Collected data
********************

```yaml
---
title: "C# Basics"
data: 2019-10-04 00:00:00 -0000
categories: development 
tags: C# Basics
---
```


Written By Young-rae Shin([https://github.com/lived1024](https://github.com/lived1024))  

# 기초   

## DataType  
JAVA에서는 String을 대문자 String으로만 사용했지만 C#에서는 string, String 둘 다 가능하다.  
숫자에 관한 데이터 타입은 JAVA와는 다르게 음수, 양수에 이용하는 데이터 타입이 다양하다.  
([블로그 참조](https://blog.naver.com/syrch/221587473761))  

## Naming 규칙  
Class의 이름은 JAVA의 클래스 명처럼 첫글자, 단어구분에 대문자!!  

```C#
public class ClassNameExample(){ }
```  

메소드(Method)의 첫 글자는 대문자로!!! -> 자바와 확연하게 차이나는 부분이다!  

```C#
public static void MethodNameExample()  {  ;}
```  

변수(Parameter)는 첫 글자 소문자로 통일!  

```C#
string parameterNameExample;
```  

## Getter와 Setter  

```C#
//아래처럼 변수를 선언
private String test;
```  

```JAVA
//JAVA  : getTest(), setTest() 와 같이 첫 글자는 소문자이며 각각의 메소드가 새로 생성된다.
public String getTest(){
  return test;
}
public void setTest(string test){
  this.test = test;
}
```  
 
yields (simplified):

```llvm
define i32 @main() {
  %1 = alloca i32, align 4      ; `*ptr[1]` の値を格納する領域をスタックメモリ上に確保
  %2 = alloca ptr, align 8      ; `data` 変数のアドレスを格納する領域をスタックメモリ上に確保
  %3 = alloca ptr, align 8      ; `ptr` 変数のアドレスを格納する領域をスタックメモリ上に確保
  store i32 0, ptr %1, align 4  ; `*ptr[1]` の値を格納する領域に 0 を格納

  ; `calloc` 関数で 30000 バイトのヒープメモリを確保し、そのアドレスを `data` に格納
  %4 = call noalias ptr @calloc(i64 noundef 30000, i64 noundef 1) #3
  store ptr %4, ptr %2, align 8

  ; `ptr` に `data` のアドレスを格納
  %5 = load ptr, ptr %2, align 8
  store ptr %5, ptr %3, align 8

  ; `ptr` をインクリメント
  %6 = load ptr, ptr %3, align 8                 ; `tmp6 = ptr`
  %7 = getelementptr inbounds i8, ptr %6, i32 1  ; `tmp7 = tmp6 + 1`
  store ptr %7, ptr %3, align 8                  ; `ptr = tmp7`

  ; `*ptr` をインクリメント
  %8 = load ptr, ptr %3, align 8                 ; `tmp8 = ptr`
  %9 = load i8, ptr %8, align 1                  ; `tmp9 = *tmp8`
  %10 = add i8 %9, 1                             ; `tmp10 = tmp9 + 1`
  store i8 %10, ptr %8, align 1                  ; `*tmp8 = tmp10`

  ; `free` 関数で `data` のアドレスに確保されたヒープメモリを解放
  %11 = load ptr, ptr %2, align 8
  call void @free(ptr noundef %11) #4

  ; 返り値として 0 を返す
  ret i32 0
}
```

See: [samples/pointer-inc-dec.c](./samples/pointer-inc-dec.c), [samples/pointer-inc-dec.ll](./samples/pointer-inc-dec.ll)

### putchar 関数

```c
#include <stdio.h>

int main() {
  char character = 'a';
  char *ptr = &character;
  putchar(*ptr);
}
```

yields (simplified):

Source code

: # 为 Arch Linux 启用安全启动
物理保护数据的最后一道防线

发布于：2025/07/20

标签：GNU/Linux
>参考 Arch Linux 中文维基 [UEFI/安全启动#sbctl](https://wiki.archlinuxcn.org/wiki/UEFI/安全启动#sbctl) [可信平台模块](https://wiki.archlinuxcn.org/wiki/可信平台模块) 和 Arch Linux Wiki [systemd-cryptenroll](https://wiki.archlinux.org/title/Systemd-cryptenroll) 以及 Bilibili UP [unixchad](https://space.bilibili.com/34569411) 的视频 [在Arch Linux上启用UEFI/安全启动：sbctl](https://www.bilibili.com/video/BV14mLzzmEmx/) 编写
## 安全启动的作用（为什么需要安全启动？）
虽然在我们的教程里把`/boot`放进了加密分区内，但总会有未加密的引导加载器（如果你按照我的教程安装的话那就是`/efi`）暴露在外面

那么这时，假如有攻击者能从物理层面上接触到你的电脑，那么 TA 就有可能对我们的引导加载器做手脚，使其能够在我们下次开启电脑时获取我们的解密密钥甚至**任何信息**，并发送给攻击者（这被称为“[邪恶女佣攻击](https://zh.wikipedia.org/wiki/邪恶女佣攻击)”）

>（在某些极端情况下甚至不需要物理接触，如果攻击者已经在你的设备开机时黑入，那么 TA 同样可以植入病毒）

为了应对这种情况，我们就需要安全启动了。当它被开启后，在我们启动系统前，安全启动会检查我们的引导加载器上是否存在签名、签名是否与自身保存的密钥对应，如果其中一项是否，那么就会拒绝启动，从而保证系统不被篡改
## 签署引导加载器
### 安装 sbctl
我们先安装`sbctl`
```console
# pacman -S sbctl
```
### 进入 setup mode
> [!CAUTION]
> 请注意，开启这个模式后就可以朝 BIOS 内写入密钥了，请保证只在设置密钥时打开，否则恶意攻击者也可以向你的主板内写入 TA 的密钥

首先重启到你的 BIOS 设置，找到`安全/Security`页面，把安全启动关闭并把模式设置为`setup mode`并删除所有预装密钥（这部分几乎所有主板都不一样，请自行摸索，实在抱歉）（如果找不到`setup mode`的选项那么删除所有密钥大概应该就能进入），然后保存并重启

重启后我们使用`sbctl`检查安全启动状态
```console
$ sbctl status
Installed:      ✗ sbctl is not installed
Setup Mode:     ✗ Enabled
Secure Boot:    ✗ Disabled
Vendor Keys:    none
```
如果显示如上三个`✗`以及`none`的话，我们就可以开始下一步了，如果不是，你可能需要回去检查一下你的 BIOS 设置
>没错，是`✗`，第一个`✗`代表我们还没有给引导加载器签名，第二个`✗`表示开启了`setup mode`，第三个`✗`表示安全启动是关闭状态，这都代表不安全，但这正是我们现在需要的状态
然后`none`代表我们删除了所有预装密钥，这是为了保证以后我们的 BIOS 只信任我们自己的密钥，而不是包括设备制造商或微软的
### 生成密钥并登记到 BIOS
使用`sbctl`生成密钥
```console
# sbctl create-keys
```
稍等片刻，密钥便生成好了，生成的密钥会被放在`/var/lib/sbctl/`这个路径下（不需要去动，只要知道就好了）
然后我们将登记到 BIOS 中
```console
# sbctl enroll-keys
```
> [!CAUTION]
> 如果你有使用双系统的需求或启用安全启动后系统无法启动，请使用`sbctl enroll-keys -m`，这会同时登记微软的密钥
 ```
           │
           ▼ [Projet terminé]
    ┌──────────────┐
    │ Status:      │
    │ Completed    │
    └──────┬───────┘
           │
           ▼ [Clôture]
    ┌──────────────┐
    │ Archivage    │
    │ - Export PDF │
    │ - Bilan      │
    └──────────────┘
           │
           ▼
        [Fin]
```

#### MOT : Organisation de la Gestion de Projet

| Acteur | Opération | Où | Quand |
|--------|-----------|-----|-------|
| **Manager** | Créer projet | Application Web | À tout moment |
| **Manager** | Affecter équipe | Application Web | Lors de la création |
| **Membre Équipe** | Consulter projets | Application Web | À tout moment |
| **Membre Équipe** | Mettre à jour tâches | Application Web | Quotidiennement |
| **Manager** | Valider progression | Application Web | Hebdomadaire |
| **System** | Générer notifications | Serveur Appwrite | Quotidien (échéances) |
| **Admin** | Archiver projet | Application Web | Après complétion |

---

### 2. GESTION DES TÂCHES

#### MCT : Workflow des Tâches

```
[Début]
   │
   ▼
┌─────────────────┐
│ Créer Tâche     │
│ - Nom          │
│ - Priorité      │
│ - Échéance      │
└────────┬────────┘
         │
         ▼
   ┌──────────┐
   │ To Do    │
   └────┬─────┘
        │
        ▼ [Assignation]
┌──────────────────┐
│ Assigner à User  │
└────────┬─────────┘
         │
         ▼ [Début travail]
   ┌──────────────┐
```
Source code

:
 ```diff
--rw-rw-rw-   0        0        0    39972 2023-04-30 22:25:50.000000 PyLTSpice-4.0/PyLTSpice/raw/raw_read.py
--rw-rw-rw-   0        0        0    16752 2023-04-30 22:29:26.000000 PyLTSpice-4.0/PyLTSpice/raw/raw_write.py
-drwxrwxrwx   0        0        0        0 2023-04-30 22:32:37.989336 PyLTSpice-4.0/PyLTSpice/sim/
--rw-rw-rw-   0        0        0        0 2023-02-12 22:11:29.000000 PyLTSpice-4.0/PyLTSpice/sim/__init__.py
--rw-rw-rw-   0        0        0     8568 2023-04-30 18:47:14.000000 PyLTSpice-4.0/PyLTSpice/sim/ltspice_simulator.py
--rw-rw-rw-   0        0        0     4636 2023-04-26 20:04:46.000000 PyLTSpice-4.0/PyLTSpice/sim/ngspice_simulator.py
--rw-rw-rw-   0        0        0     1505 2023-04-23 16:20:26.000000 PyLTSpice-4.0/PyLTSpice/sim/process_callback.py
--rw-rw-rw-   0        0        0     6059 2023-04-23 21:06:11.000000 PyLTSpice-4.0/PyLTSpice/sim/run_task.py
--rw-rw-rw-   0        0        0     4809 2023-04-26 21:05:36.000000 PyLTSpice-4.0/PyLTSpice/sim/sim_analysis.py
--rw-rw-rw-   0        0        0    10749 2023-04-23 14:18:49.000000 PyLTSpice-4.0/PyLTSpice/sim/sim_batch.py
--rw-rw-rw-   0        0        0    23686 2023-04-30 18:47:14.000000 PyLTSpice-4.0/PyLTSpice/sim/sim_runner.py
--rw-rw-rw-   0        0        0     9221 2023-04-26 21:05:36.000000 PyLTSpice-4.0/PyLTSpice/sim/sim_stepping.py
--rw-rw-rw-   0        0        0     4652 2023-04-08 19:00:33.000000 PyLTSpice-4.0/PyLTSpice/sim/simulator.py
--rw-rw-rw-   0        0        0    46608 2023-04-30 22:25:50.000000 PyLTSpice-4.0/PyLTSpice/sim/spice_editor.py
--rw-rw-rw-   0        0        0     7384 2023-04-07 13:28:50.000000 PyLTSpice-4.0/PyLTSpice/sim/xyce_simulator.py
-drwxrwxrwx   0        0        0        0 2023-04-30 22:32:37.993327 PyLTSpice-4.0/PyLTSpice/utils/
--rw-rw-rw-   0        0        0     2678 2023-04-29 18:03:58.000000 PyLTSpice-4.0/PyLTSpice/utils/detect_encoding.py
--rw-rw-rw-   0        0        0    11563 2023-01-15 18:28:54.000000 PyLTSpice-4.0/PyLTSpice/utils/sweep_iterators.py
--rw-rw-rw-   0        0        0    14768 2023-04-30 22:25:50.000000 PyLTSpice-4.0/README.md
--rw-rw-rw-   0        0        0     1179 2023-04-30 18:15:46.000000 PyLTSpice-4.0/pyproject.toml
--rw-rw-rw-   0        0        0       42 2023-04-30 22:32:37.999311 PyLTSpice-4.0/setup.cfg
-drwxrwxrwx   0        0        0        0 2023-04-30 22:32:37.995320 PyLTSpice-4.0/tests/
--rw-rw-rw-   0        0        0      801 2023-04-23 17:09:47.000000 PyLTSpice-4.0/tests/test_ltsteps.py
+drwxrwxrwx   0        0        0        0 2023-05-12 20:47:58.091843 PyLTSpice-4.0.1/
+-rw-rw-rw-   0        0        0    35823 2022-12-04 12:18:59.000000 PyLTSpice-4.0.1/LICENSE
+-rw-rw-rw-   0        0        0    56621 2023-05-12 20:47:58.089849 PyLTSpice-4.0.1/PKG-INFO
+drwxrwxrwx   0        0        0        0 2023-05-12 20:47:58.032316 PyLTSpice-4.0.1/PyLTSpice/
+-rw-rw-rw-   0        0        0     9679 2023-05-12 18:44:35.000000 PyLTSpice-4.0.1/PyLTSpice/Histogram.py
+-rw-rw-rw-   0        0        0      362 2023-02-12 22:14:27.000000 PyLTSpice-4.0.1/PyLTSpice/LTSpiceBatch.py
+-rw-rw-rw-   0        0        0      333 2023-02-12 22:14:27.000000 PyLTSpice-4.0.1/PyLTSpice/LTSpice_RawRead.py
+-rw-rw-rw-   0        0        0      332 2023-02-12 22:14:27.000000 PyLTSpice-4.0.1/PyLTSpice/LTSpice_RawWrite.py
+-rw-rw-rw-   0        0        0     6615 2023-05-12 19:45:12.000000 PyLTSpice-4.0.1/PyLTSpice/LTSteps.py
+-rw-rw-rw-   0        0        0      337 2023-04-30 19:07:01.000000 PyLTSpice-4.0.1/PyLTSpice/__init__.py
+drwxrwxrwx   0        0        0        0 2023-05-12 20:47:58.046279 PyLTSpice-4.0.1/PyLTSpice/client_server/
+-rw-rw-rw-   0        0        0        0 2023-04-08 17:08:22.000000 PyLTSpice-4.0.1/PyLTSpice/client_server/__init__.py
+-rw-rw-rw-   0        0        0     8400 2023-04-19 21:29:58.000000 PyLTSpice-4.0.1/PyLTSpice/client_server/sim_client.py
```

********************

● **EXERCISE REQUIREMENTS**: From the data, report how many lines hold "store", leaving out any other words.

● **YOUR SOLUTION**: 5